▶ _Texte à lire_

###

Et plus les hommes se consacrent à la chasse ou à la guerre, plus la vie de famille tend à s’effacer. La chasse exige de vastes territoires pour fournir des moyens suffisants de nourriture. Il s’ensuit qu’un peuple chasseur est par là même astreint à changer de résidence, quand il a détruit les animaux qui peuplaient la contrée où il s’est établi. La vie de maison est abandonnée, et, par conséquent, le sentiment de patrie ne saurait s’établir ou se conserver ; tout ce qui fait que l’on s’attache à son foyer et que l’on s’y plaît : non-seulement ce qui sert à l’embellir, ou à lui donner commodité tant en meubles qu’en ustensiles, mais la propreté même, l’ordre et l’économie, en un mot les vertus domestiques, disparaît ou, pour nous exprimer plus rigoureusement, n’a pas le temps de s’acquérir. Les habitudes moins importantes, bien qu’également caractéristiques, telles que par exemple la régularité dans les repas, font aussi presque totalement défaut. Y a-t-il quelque chose de plus significatif à cet égard que le sentiment exprimé par ce sauvage Tehuelche, que nous relevons dans le Voyage en Patagonie, de M. Musters : « Les Chiliens, dit-il, mangent à des heures régulières : c’est insensé ; nous ne mangeons, nous autres, que quand nous avons faim. » La conséquence naturelle, c’est que chacun mange là où la faim le prend, et où il trouve l’occasion de l’apaiser. Nulle part cette dissolution des liens de la famille n’apparaît de façon plus frappante que dans la Nouvelle-Hollande, et ce n’est pas sans raison, sinon sans exagération, qu’un Français enthousiaste, M. Foley, assurait dernièrement que, sous le rapport des soins et de l’attachement témoignés à sa femme et à son enfant, l’Australien lui paraît moins estimable que le chien sauvage de sa région, le dingo, et même ne venir qu’après l’ornithorynque, « Au point de vue, dit-il, des soins que tout être vivant quelque peu sociable doit à sa femelle et à son petit, le papou de la côte est australienne ne vaut pas encore l’ornithorynque. »

En quelque endroit du monde que nous regardions, pour ce qui est du temps passé, partout nous voyons que les progrès de la civilisation, le développement du sens moral sont en quelque sorte subordonnés à la possession d’un intérieur. Partout aussi nous voyons la maison de celui qui maintient cette civilisation, de l’homme sédentaire, toujours à proximité de son champ. L’arboriculture, la viticulture, l’oléiculture et le jardinage procurent plus tard les moyens d’améliorer et même d’embellir l’existence ; le symbole particulier de ce degré de civilisation, c’est le champ avec sa moisson dorée. C’est à partir de ces temps meilleurs que l’on commence à honorer la mère de famille et le foyer ; c’est à celle époque également que l’on songe à veiller sur le feu. Le sanctuaire de Vesta, dont les gardiennes sont des vierges, et qui est comme un témoignage de la ferveur de contemplation particulière aux peuples jeunes, affirme qu’ils considèrent le foyer comme la base de tout ordre social.

###

▶ _Jeu d'enregistrements_
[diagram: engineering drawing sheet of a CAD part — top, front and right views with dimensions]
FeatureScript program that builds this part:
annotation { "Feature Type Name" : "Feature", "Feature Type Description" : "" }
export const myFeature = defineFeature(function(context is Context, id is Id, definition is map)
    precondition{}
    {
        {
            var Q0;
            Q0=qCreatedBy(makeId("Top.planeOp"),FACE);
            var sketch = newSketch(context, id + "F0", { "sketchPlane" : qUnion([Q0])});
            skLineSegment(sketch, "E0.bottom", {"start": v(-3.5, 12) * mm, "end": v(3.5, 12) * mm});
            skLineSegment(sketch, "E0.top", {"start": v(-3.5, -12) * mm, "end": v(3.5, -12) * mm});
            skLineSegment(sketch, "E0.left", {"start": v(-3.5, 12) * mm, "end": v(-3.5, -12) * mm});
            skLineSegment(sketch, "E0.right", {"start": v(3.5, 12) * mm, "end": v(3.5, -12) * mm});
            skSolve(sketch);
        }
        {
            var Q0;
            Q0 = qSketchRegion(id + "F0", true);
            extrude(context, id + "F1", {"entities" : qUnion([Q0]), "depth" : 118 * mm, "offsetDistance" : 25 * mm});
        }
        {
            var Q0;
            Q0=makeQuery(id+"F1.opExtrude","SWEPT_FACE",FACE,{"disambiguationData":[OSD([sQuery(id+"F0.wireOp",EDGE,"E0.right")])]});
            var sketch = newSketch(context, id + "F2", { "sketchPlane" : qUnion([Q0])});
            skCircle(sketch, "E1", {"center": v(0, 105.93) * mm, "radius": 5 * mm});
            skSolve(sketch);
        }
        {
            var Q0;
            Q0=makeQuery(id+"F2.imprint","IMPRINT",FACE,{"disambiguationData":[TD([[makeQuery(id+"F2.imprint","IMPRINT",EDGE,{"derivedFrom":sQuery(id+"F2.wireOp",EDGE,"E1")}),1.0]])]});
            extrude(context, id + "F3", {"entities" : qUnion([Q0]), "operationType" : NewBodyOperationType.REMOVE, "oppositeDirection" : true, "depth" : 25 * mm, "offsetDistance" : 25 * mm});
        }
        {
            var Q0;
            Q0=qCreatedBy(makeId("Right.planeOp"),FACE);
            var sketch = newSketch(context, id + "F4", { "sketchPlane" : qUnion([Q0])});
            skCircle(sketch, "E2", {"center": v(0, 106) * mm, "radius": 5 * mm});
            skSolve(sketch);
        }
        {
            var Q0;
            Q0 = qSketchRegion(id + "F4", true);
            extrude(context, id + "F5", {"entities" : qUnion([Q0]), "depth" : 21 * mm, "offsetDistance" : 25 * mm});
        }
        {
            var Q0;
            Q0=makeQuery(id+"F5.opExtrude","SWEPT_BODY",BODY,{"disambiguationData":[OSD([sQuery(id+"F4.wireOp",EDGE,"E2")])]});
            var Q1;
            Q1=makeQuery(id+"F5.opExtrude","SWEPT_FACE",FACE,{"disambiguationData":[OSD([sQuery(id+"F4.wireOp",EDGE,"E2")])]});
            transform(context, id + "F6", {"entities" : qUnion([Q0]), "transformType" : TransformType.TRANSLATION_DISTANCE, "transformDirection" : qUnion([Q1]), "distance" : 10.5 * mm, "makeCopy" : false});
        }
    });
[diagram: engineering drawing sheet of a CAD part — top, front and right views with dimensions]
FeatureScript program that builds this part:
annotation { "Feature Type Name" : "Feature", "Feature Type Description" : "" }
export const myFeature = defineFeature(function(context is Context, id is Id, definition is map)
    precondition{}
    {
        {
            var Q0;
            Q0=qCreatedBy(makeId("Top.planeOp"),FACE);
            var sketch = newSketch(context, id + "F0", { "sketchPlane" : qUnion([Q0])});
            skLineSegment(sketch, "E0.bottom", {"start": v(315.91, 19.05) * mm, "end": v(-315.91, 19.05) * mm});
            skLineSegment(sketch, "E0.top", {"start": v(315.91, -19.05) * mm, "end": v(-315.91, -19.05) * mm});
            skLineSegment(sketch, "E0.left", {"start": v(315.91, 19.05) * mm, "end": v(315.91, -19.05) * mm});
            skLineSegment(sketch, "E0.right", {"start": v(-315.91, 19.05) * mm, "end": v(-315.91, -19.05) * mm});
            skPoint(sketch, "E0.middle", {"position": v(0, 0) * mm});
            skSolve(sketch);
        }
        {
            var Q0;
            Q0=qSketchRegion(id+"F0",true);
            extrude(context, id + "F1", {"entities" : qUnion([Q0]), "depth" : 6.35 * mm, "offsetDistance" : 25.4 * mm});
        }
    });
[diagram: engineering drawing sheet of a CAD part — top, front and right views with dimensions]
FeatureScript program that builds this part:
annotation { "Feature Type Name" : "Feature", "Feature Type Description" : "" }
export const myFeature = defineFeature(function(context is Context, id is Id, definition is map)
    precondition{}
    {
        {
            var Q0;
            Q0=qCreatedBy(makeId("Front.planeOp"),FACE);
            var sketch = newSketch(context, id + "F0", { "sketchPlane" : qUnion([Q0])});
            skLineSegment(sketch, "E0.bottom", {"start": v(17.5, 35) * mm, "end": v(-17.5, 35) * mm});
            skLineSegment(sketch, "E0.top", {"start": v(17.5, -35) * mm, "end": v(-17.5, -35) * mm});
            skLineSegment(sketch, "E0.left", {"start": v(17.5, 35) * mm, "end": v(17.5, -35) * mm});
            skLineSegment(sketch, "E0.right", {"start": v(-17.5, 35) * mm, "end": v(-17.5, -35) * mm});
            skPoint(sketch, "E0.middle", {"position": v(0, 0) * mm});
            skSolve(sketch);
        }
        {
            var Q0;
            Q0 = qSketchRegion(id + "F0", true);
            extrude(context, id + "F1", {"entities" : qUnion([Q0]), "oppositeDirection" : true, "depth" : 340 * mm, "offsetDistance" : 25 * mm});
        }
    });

###

▶ _Consigne_
Prolongez le texte sur la vie de famille et le foyer au-delà de sa dernière phrase.

▶ _Réponse_
On ne saurait aucunement prétendre que l’agriculture ait fait naître l’idée de cuire les aliments. Mon avis là-dessus serait que la cuisson des aliments eut pour résultat de faire de l’agriculture un objectif plus soutenu de l’effort humain. Les peuples pasteurs, chasseurs, pêcheurs, au moins pour la plupart, n’ignorent pas la cuisson, et bien qu’ils ne la connaissent que très imparfaitement ; ils en font une application des plus variées. Mais il ne peut y avoir de doute sur ce point, que la vie pastorale, la vie de chasse ou de pêche marque un état inférieur de culture, et que dans la suite des temps, ce genre d’existence a précédé l’existence agricole. C’est ce que ne songent pas à nier les orthodoxes, et si j’avais à redouter une contradiction, ce serait bien plutôt de la part des végétariens.

Parmi les articles de foi des végétariens, se trouve d’abord celui-ci : « L’homme, en raison de sa nature et de son organisation, est un herbivore. Pour ce motif, l’alimentation végétale est la seule vraie, la seule naturelle. L’homme se place tout à côté du singe, et notamment du singe anthropoïde. » Il n’y a qu’un tout petit malheur à cela : c’est qu’une observation plus exacte a démontré que les singes anthropoïdes sont à l’occasion de vrais carnassiers, et qu’ils dévorent volontiers aussi, quand ils sont à l’état de liberté, les œufs, les jeunes animaux et une foule d’êtres inférieurs. Encore moins, chez les peuples à l’état sauvage, trouvons-nous les végétariens désignés. Précisément « les plus naturels », ou, si l’on veut, les plus éloignés de notre état de civilisation, les Botokudes, les Boshimans, les Australiens, sont de remarquables omnivores, des mange-tout, qui ne font pas même fi d’animaux assez rebutants, et pour lesquels en conséquence, un bon morceau de viande constitue un parfait régal. Le vrai végétarianisme n’est pas l’état primitif de l’ humanité, mais au contraire un état qui a fait son apparition très tard. Des végétariens, tels que le brahmanisme nous les montre, ne furent possibles qu’après que l’agriculture eut mis à la disposition des hommes les moyens d’alimentation que leur refusait la nature. Le végétarianisme ne constitue donc pas un genre de vie naturel, mais bien plutôt artificiel. On ne saurait en citer un seul exemple, pris chez les peuples à l’état de nature, si ce n’est parmi ceux des petites îles coraliennes des mers du Sud. Encore est-il présumable, au sujet des habitants de ces îles, Polynésiens d’origine malaisienne, que leurs ancêtres sont venus là avec de tout autres habitudes ; ce n’est que petit à petit, par le manque d’aliments, et par une espèce de dégradation progressive, qu’il s’est introduit chez eux un végétarianisme qui, ne manquons pas de l’observer, se mélange très également avec l’ichtyophagie.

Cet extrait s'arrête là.